+++ EXCERPT TO READ
Hi,
I want to filter a result of a query by Long values (applicable for specific
field, actually DocValue field) in Lucene 6 (as replacement for Filters which
are removed in Lucene 6).
The amount of allowed Long values can range from just a few up to hundred
thousands.
What I do now is to create a TermsQuery from generated Terms and apply them on
a BooleanQuery as Filter, like this:
public Query getFilteredQuery(Query query) {
List<Term> terms = new ArrayList<>(getValueSize());
String keyFieldName = getFieldName();
for (Long value : getValues()) {
BytesRef valueAsBytesRef = LongToUTF8Converter.toBytesRef(value);
// save conversion from UTF16 to UTF8
Term term = new Term(keyFieldName, valueAsBytesRef);
terms.add(term);
}
TermsQuery termsQuery = new TermsQuery(terms);
return new BooleanQuery.Builder()
.add(query, Occur.MUST) // original query
.add(termsQuery, Occur.FILTER) // add filter
.build();
}
However, I have a feeling that the conversion from Long values to Terms is
rather inefficient for large collections and also uses a lot of memory.
++++++
+++ DATASET EXTRACT
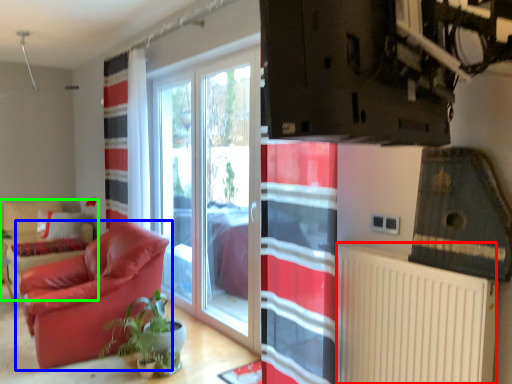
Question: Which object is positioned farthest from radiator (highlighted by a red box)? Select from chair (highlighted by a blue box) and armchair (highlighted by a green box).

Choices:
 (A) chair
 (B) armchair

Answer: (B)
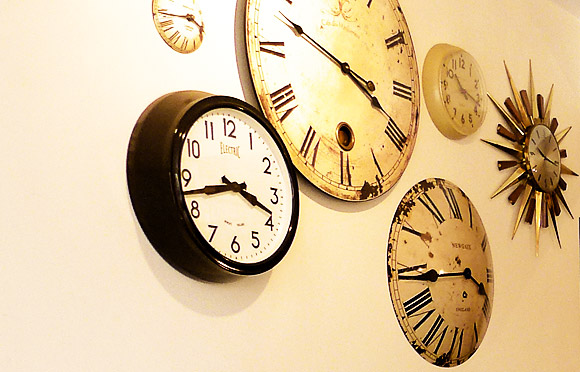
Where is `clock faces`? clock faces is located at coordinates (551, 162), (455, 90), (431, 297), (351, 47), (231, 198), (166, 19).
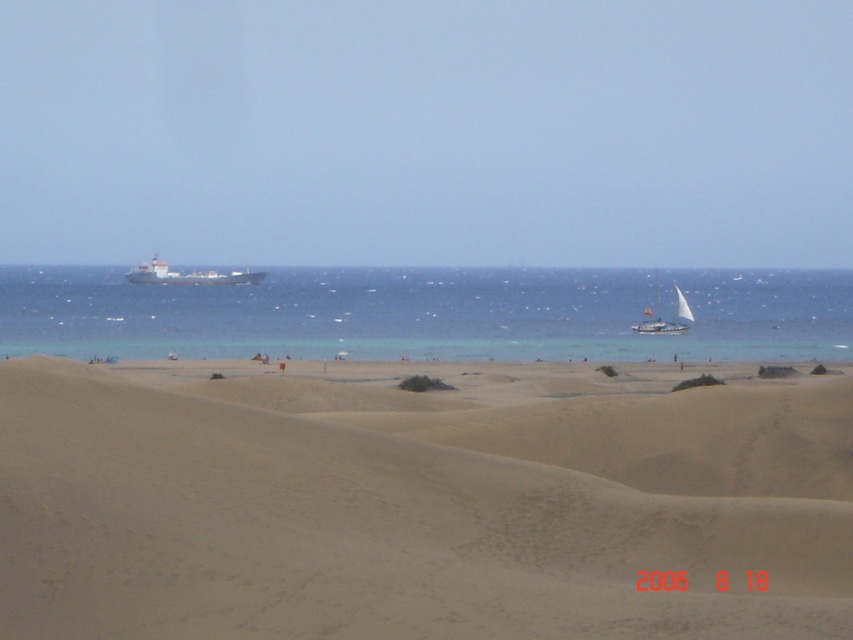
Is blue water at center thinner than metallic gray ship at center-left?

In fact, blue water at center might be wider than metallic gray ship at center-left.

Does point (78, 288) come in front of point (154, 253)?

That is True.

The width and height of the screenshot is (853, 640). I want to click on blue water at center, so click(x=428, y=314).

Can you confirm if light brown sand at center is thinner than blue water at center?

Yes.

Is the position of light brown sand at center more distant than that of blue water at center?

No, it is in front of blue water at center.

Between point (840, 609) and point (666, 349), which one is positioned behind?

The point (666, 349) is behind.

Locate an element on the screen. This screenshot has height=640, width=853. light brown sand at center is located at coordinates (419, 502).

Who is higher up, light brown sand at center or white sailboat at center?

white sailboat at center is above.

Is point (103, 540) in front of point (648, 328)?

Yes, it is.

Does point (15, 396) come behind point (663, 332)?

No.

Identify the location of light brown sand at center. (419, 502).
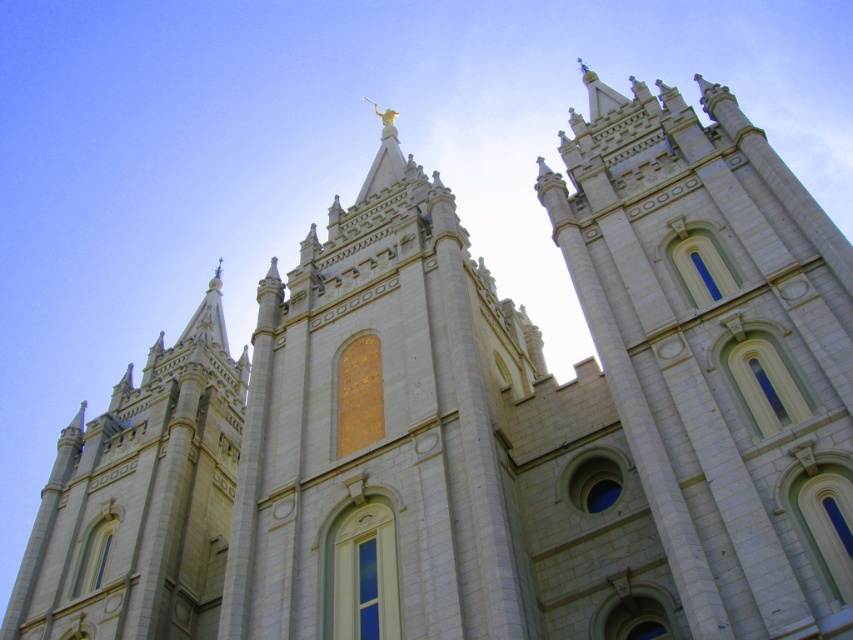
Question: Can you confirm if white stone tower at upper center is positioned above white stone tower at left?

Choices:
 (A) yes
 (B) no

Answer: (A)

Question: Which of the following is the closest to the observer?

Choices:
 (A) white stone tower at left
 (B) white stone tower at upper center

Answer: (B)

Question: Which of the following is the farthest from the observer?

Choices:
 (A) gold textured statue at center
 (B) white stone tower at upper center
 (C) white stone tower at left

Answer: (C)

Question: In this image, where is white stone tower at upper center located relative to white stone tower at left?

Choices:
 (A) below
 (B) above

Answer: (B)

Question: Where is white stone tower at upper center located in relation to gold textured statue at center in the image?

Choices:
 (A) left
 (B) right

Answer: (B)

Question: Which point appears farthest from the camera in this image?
++++++
YOUR INSTRUCTIONS> Continue the forum post about filtering Lucene 6 query results by Long values, starting right after its last sentence.

RESPONSE TO THIS TASK>
To ease conversion overhead somewhat, I created a class that converts a Long
value directly to BytesRef instance (in order to avoid conversion to UTF16 and
then UTF8 again) and pass that instance to the Term constructor.
I just wonder if there is a better method for passing large amount of filter
criteria to a BooleanQuery Occur.FILTER clause, that avoids excessive object
creation.
Or maybe there is a better approach than using BooleanQuery in this case?
Would be glad if you could share your thoughts on this.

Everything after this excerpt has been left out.